Interaktive Elemente für aktives Lernen
Coursebox bietet viele Funktionen zur Erstellung interaktiver Aufgaben und QuizzeDies regt die Lernenden zur aktiven Auseinandersetzung mit den Inhalten an. Diese Aktivitäten helfen ihnen, den Stoff durch praktische Anwendung besser zu verstehen, wodurch das Gelernte festigt und die Fähigkeiten weiterentwickelt werden.

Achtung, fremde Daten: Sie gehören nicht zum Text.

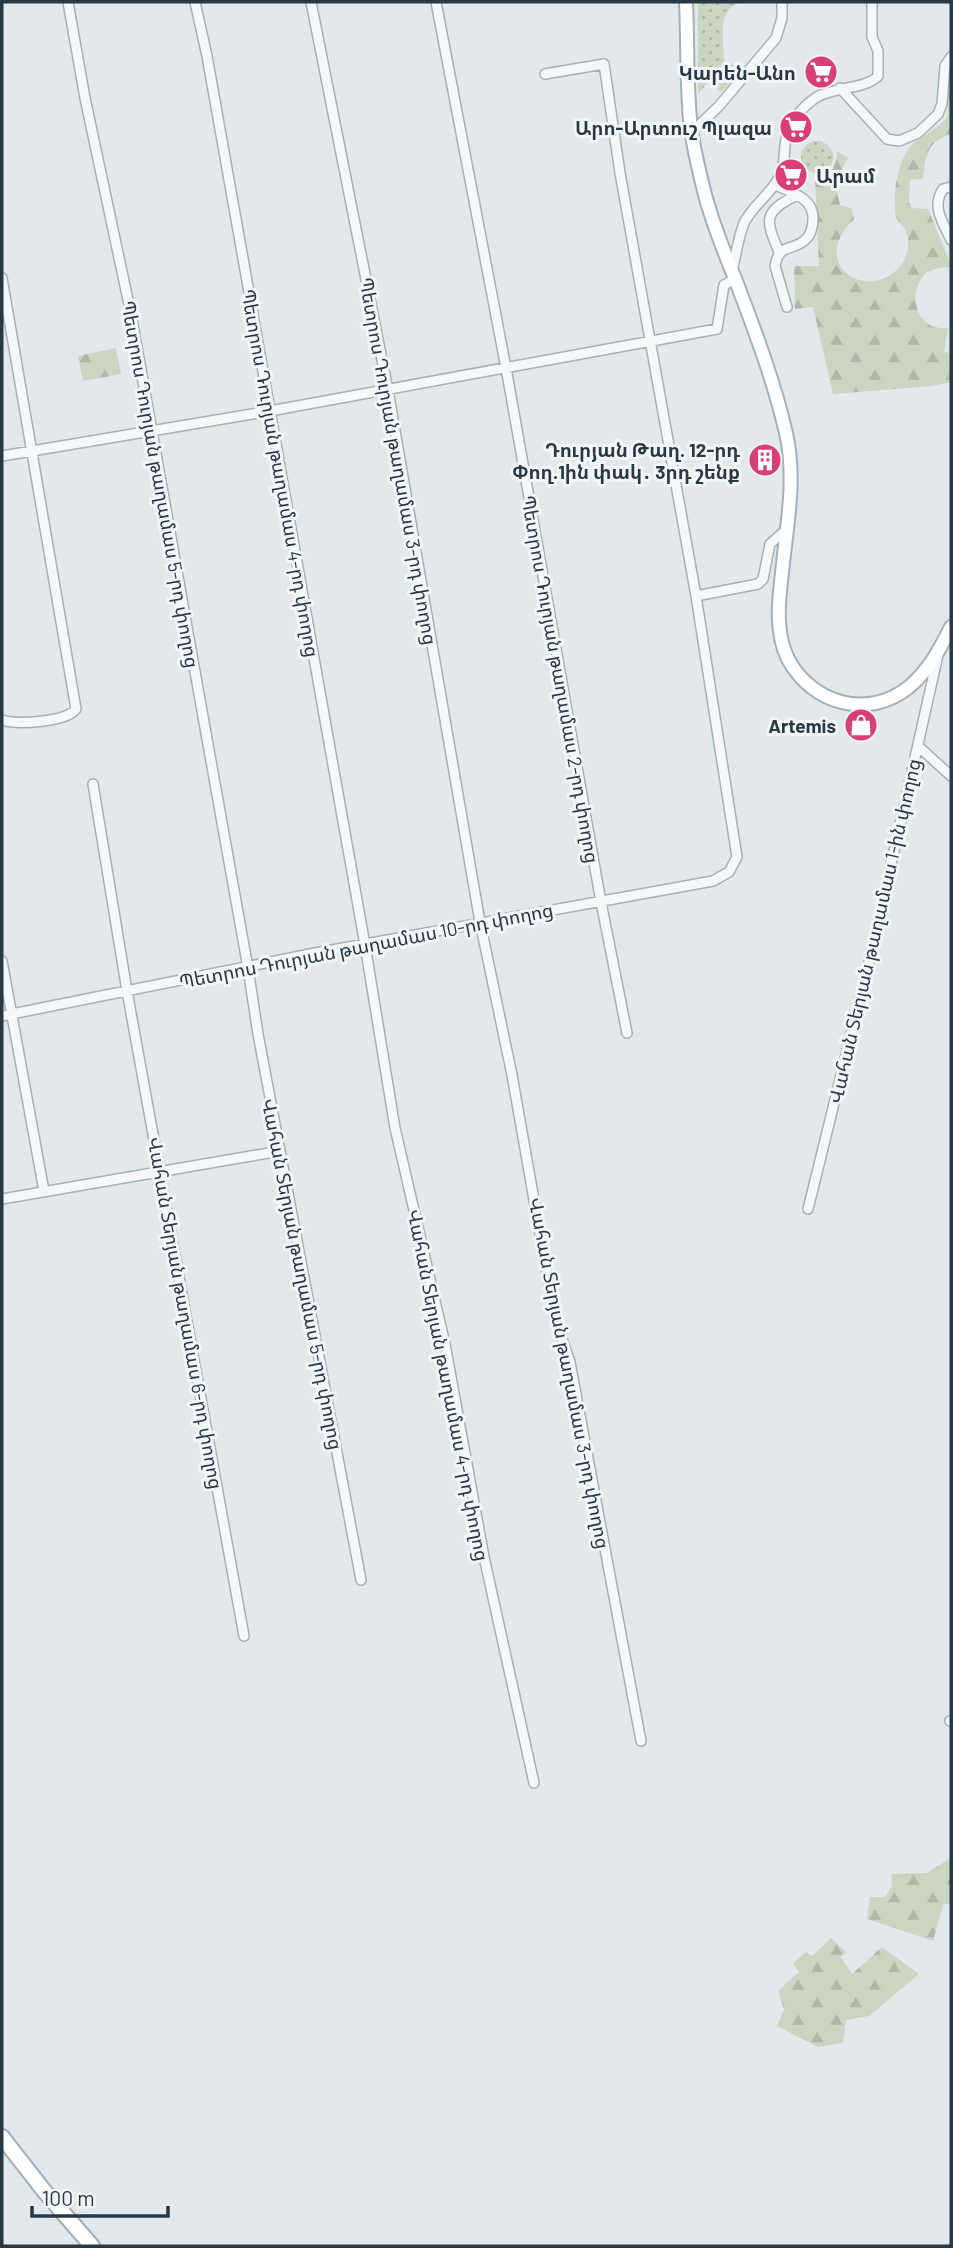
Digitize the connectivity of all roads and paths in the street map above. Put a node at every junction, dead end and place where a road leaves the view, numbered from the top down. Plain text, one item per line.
1 (68, 2) edge
2 (195, 2) edge
3 (311, 2) edge
4 (436, 2) edge
5 (686, 2) edge
6 (782, 2) edge
7 (872, 2) edge
8 (951, 57) edge
9 (545, 74) dead end
10 (840, 88) junction
11 (692, 132) junction
12 (775, 185) junction
13 (951, 187) edge
14 (797, 195) junction
15 (951, 240) edge
16 (779, 252) junction
17 (734, 276) junction
18 (2, 278) edge
19 (787, 307) dead end
20 (649, 340) junction
21 (506, 368) junction
22 (388, 390) junction
23 (270, 411) junction
24 (152, 431) junction
25 (33, 451) junction
26 (2, 456) edge
27 (787, 529) junction
28 (696, 596) junction
29 (951, 627) edge
30 (939, 653) junction
31 (2, 720) edge
32 (918, 746) junction
33 (951, 776) edge
34 (93, 784) dead end
35 (601, 902) junction
36 (480, 922) junction
37 (365, 945) junction
38 (2, 961) edge
39 (248, 968) junction
40 (127, 991) junction
41 (6, 1015) edge
42 (627, 1033) dead end
43 (280, 1151) junction
44 (161, 1172) junction
45 (44, 1191) junction
46 (2, 1199) edge
47 (808, 1209) dead end
48 (362, 1580) dead end
49 (244, 1636) dead end
50 (641, 1741) dead end
51 (534, 1783) dead end
52 (2, 2137) edge
53 (92, 2246) edge

1 - 24 street, Պետրոս Դուրյան թաղամաս 5-րդ փողոց
2 - 23 street, Պետրոս Դուրյան թաղամաս 4-րդ փողոց
3 - 22 street, Պետրոս Դուրյան թաղամաս 3-րդ փողոց
4 - 21 street, Պետրոս Դուրյան թաղամաս 2-րդ փողոց
5 - 11 main road
6 - 11 street
7 - 10 street
8 - 10 street
9 - 20 street
10 - 12 street
11 - 17 main road
12 - 14 street
12 - 17 street
13 - 15 street
14 - 16 street
14 - 16 street
16 - 19 street
17 - 20 street
17 - 27 main road
18 - 25 street
20 - 21 street
20 - 28 street
21 - 22 street
21 - 35 street, Պետրոս Դուրյան թաղամաս 2-րդ փողոց
22 - 23 street
22 - 36 street, Պետրոս Դուրյան թաղամաս 3-րդ փողոց
23 - 24 street
23 - 37 street, Պետրոս Դուրյան թաղամաս 4-րդ փողոց
24 - 25 street
24 - 39 street, Պետրոս Դուրյան թաղամաս 5-րդ փողոց
25 - 26 street
25 - 31 street
27 - 28 street
27 - 30 main road
28 - 35 street, Պետրոս Դուրյան թաղամաս 10-րդ փողոց
29 - 30 main road
30 - 32 street, Վահան Տերյան թաղամաս 1-ին փողոց
32 - 33 street
32 - 47 street, Վահան Տերյան թաղամաս 1-ին փողոց
34 - 40 street, Վահան Տերյան թաղամաս 6-րդ փողոց
35 - 36 street, Պետրոս Դուրյան թաղամաս 10-րդ փողոց
35 - 42 street, Պետրոս Դուրյան թաղամաս 2-րդ փողոց
36 - 37 street, Պետրոս Դուրյան թաղամաս 10-րդ փողոց
36 - 50 street, Վահան Տերյան թաղամաս 3-րդ փողոց
37 - 39 street, Պետրոս Դուրյան թաղամաս 10-րդ փողոց
37 - 51 street, Վահան Տերյան թաղամաս 4-րդ փողոց
38 - 41 street
39 - 40 street, Պետրոս Դուրյան թաղամաս 10-րդ փողոց
39 - 43 street, Վահան Տերյան թաղամաս 5-րդ փողոց
40 - 41 street, Պետրոս Դուրյան թաղամաս 10-րդ փողոց
40 - 44 street, Վահան Տերյան թաղամաս 6-րդ փողոց
41 - 45 street
43 - 44 street
43 - 48 street, Վահան Տերյան թաղամաս 5-րդ փողոց
44 - 45 street
44 - 49 street, Վահան Տերյան թաղամաս 6-րդ փողոց
45 - 46 street
52 - 53 main road

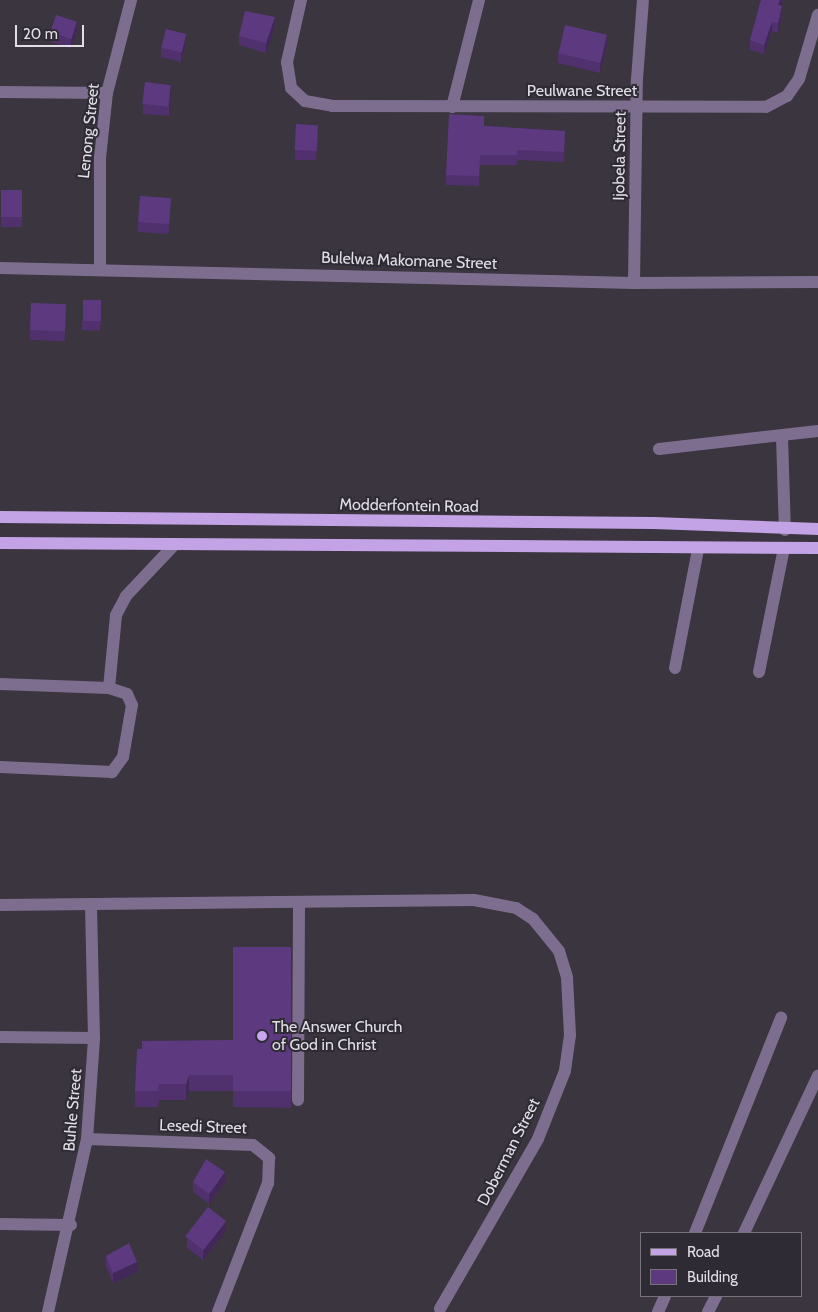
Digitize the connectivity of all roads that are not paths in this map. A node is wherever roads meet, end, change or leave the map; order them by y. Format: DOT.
graph roads {
  1 [pos="131,0"];
  2 [pos="301,0"];
  3 [pos="479,0"];
  4 [pos="643,0"];
  5 [pos="818,15"];
  6 [pos="0,92"];
  7 [pos="107,93"];
  8 [pos="452,107"];
  9 [pos="636,108"];
  10 [pos="0,268"];
  11 [pos="100,269"];
  12 [pos="818,282"];
  13 [pos="634,283"];
  14 [pos="818,431"];
  15 [pos="782,437"];
  16 [pos="660,449"];
  17 [pos="0,517"];
  18 [pos="818,529"];
  19 [pos="785,530"];
  20 [pos="0,543"];
  21 [pos="174,545"];
  22 [pos="784,548"];
  23 [pos="818,548"];
  24 [pos="698,550"];
  25 [pos="675,668"];
  26 [pos="759,672"];
  27 [pos="0,684"];
  28 [pos="109,688"];
  29 [pos="0,767"];
  30 [pos="299,903"];
  31 [pos="0,905"];
  32 [pos="91,906"];
  33 [pos="781,1018"];
  34 [pos="0,1037"];
  35 [pos="94,1038"];
  36 [pos="818,1076"];
  37 [pos="298,1100"];
  38 [pos="87,1139"];
  39 [pos="0,1224"];
  40 [pos="71,1225"];
  41 [pos="695,1232"];
  42 [pos="744,1232"];
  43 [pos="666,1297"];
  44 [pos="716,1297"];
  45 [pos="440,1308"];
  46 [pos="48,1312"];
  47 [pos="218,1312"];
  48 [pos="658,1312"];
  49 [pos="708,1312"];
  1 -- 7 [label="street, Lenong Street"];
  2 -- 8 [label="street, Peulwane Street"];
  3 -- 8 [label="street"];
  4 -- 9 [label="street, Ijobela Street"];
  5 -- 9 [label="street, Peulwane Street"];
  6 -- 7 [label="street"];
  7 -- 11 [label="street, Lenong Street"];
  8 -- 9 [label="street, Peulwane Street"];
  9 -- 13 [label="street, Ijobela Street"];
  10 -- 11 [label="street, Bulelwa Makomane Street"];
  11 -- 13 [label="street, Bulelwa Makomane Street"];
  12 -- 13 [label="street, Bulelwa Makomane Street"];
  14 -- 15 [label="street"];
  15 -- 16 [label="street"];
  15 -- 19 [label="street"];
  17 -- 19 [label="main road, Modderfontein Road"];
  18 -- 19 [label="main road, Modderfontein Road"];
  20 -- 21 [label="main road"];
  21 -- 24 [label="main road"];
  21 -- 28 [label="street"];
  22 -- 23 [label="main road"];
  22 -- 24 [label="main road"];
  22 -- 26 [label="street"];
  24 -- 25 [label="street"];
  27 -- 28 [label="street"];
  28 -- 29 [label="street"];
  30 -- 32 [label="street"];
  30 -- 37 [label="street"];
  30 -- 45 [label="street, Doberman Street"];
  31 -- 32 [label="street"];
  32 -- 35 [label="street, Buhle Street"];
  33 -- 41 [label="street"];
  34 -- 35 [label="street"];
  35 -- 38 [label="street, Buhle Street"];
  36 -- 42 [label="street"];
  38 -- 40 [label="street, Buhle Street"];
  38 -- 47 [label="street, Lesedi Street"];
  39 -- 40 [label="street"];
  40 -- 46 [label="street, Buhle Street"];
  43 -- 48 [label="street"];
  44 -- 49 [label="street"];
}
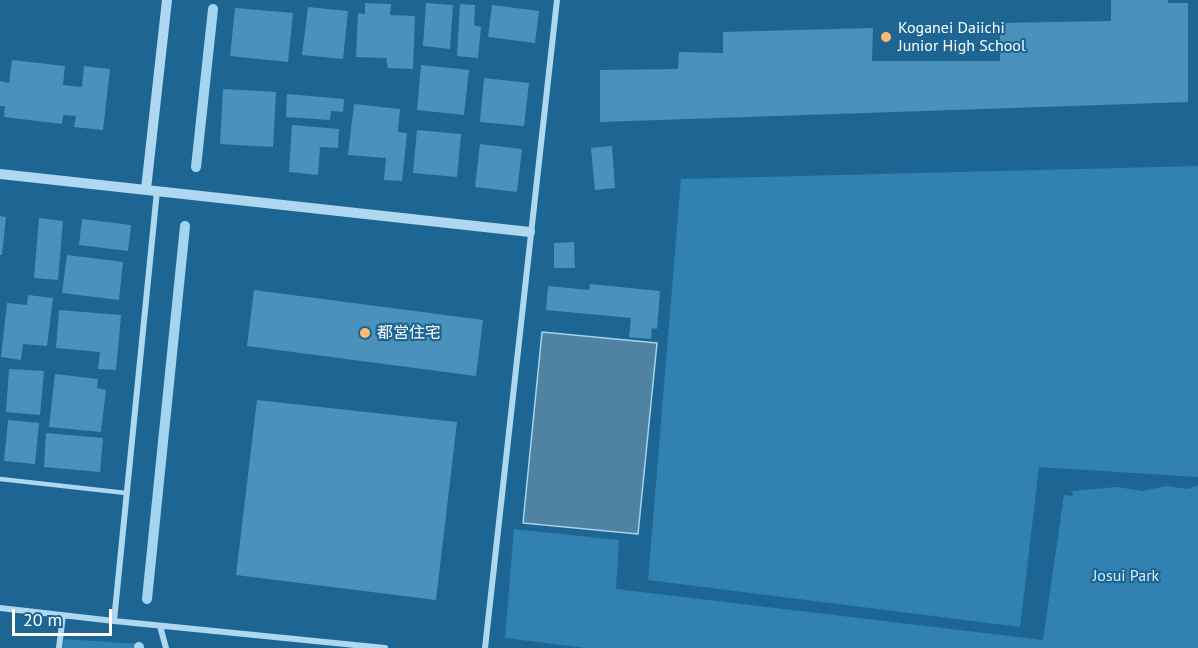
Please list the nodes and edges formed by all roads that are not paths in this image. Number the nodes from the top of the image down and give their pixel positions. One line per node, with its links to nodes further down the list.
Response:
1 (167, 0): 4 (street)
2 (557, 0): 5 (street)
3 (0, 174): 4 (street)
4 (151, 190): 5 (street); 7 (street)
5 (530, 232): 15 (street)
6 (0, 479): 7 (lane)
7 (126, 493): 10 (street)
8 (0, 608): 9 (street)
9 (63, 615): 10 (street); 12 (street)
10 (114, 621): 11 (street)
11 (160, 626): 13 (street); 14 (street)
12 (59, 648)
13 (166, 648)
14 (385, 648)
15 (485, 648)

Einschränkungen und Kritikpunkte an der SCT
Keine Theorie ist perfekt, und die SCT hat im Laufe der Jahre berechtigte Kritik erfahren:
- Komplexität: Die Wechselwirkung zwischen persönlichen, verhaltensbezogenen und umweltbedingten Faktoren ist empirisch schwer zu messen und zu überprüfen. Kritiker argumentieren, dass dies die Falsifizierbarkeit der Sozialkognitiven Theorie erschwert.
- Eingeschränkte emotionale Fokussierung: Die SCT schenkt Emotionen und Affekten im Vergleich zu kognitiven Prozessen relativ wenig Beachtung. Motivation und Selbstwirksamkeit werden zwar behandelt, tiefer liegende emotionale Faktoren wie Angst, Furcht oder intrinsische Freude finden jedoch weniger Beachtung.
- Kulturelle Aspekte: Ein Großteil der Grundlagenforschung wurde im westlichen Kontext durchgeführt. Inwieweit Konzepte wie Selbstwirksamkeit in verschiedenen Kulturkreisen gleichermaßen funktionieren, ist weiterhin Gegenstand von Diskussionen.
- Überbetonung der individuellen Handlungsfähigkeit: Die SCT setzt ein hohes Maß an persönlicher Handlungsfähigkeit voraus, wodurch die Rolle systemischer Faktoren wie sozioökonomischer Status, strukturelle Ungleichheit oder institutionelle Barrieren möglicherweise unterschätzt wird.
Abschluss
Die sozialkognitive Theorie ist ein wichtiger Beitrag zur Pädagogik, den alle Lehrkräfte kennen sollten. Nachdem Sie unseren Leitfaden gelesen haben, können Sie die sozialkognitive Theorie in Ihren Unterricht integrieren und Ihren Schülern ermöglichen, optimal von Ihren Lektionen zu profitieren.
Am besten geht das mit Cousebox— ein Kursgestaltungstool mit Funktionen, die beobachtendes Lernen, Selbstwirksamkeit und Zielsetzung direkt unterstützen.